By now this had become a very different contest to that before the interval. The introduction of new recruits Browne and Holland making a tremendous difference as I suspect a half time rollicking from Karl Robinson did too.  We’d become much more of an attacking threat and were doing everything with far greater urgency than we had done hitherto. Browne looked a class above, Holland really threatening too and with this Sykes and Fosu came alive. Taylor added something still further and came up with some very neat lay-offs from various parts of his body.

The Rotherham defence no longer looked comfortable. The evidence was there that if they were truly got at they would break, if not to the extent that we’d get something out of the game at least such that we would be much closer to getting back in it than we had been earlier.

Our only goal arrived in the 71st minute. Sam Long clipped a neat ball over a white shirt and down the line for Sykes to run on to. With a bit of going one way and then the other he kept possession and dropped a low cross in to the near post. Under pressure from Taylor this was blocked by keeper Daniel Iversen but not out of harm’s way.  Browne buried it into the back of the net with feeling.

That wasn’t the first time we’d hit the target but earlier Taylor had strayed beyond the last defender before he did so. That was a great finish but when gifted a golden opportunity from a terrible back-pass just a couple of minutes after we’d pulled that goal back he did not repeat the feat. Of all the players, bugger. If that had gone in, the momentum would probably have been ours and we would have been in for an all action final quarter of an hour.

There’s no need to panic, we’re still 5th. We’ve only got to wait three days for the opportunity to prove we are a good team, one that is in genuine contention. I believe we are but I also believe that we are not a team on form despite what they say on programmes like EFL on Quest. This is now two league defeats on the spin. We’ve lost three of the last six and extrapolating that form over the remainder of the season we’d finish on 69 points. Looking back over the last 10 seasons and making the necessary adjustment as this one is only going to contain 44 games, this total would only have been good enough to secure a play-off berth on three occasions. And here we are talking about automatic promotion.

We clearly need to up our game and get back to what we were. We’ve got the players to do it, now more so than ever, but we have to ditch these recent woeful first half efforts, start scoring much more frequently again and stop picking players who are not fit as they’ll soon be found out.

Football as we know is a game of form. It comes and goes for all teams (unless you happen to be Klopp’s Liverpool). We will get back on it but obviously the sooner the better with this league being so incredibly tight.

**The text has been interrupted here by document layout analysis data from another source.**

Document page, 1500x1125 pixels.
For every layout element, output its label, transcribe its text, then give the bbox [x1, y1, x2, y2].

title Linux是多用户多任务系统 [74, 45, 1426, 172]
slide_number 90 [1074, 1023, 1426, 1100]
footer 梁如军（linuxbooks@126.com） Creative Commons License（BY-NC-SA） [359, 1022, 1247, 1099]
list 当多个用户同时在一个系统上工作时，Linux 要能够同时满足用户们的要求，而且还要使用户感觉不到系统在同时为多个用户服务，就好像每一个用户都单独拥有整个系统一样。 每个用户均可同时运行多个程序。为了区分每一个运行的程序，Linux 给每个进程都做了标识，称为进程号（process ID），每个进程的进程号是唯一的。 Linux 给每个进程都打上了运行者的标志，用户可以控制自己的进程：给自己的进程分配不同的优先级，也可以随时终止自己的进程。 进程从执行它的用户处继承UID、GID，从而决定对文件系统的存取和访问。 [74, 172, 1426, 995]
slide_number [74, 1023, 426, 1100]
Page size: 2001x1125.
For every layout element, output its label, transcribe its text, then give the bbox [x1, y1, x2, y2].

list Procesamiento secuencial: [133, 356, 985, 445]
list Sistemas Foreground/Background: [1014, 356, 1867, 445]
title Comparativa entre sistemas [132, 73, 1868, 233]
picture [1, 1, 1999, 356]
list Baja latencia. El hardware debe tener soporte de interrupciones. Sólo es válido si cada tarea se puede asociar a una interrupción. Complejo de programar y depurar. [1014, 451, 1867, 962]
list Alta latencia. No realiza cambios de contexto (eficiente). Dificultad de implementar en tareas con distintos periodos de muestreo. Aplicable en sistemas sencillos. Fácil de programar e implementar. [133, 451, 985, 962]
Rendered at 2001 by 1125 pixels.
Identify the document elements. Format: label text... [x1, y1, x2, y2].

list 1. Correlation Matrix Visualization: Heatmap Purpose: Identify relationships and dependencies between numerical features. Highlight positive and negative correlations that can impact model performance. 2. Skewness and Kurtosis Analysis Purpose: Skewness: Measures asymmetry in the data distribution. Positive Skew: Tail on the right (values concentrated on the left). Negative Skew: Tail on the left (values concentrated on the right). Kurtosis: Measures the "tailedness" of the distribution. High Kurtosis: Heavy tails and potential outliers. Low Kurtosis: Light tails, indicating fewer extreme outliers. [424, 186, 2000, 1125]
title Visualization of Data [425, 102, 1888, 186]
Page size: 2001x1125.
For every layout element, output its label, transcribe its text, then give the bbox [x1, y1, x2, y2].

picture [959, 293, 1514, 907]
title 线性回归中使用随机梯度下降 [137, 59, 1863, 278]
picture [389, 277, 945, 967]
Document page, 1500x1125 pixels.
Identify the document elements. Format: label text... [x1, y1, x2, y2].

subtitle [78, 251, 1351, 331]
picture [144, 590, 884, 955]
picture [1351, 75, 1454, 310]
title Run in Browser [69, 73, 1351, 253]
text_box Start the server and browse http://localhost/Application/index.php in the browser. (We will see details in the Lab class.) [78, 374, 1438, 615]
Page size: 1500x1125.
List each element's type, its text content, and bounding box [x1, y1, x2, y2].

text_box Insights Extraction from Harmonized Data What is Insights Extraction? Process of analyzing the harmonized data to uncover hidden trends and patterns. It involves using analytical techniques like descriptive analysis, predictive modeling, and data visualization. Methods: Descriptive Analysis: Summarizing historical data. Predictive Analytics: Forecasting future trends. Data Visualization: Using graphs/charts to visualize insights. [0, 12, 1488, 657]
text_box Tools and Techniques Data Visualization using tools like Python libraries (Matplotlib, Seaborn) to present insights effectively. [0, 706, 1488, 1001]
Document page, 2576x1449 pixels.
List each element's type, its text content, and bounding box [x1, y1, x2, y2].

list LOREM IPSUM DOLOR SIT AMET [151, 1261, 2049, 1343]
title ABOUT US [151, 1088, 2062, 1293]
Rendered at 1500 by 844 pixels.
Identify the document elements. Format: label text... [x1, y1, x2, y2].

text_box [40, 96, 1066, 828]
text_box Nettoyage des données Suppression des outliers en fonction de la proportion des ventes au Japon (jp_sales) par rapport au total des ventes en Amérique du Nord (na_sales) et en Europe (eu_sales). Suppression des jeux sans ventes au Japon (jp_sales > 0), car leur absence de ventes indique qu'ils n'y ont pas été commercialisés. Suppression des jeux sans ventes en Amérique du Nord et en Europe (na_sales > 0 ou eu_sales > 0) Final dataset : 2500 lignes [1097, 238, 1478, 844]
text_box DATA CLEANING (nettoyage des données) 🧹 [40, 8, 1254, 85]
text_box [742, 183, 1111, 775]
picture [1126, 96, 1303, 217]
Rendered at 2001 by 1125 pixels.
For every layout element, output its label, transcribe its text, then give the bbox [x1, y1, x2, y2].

Ipswich are two points above us and put on a forceful display to turn over Accrington 4-1 on Saturday but that remarkably was their first league win since Bonfire Night. Typical that signs are they’re getting it together again just before they come to Oxfordshire when their own fans had branded them quite crap.

I am of course looking forward to doing battle with the Tractor Boys but with a lot more apprehension than I was before Rotherham rocked up. A mixture of pessimism and realism trumping that trickster which goes by the name of optimism. I still though have this little happy chap hopping around in my skull insisting that we have the tools at our disposal to get the job done. What exactly that job is I’m not sure but I wish he would keep quiet, for the time being at least. The hard wired logical part of my brain has learned that lesson but following a football team defies logic and there’s something deep inside that keeps utter belief alive and fuels dreams even at my age.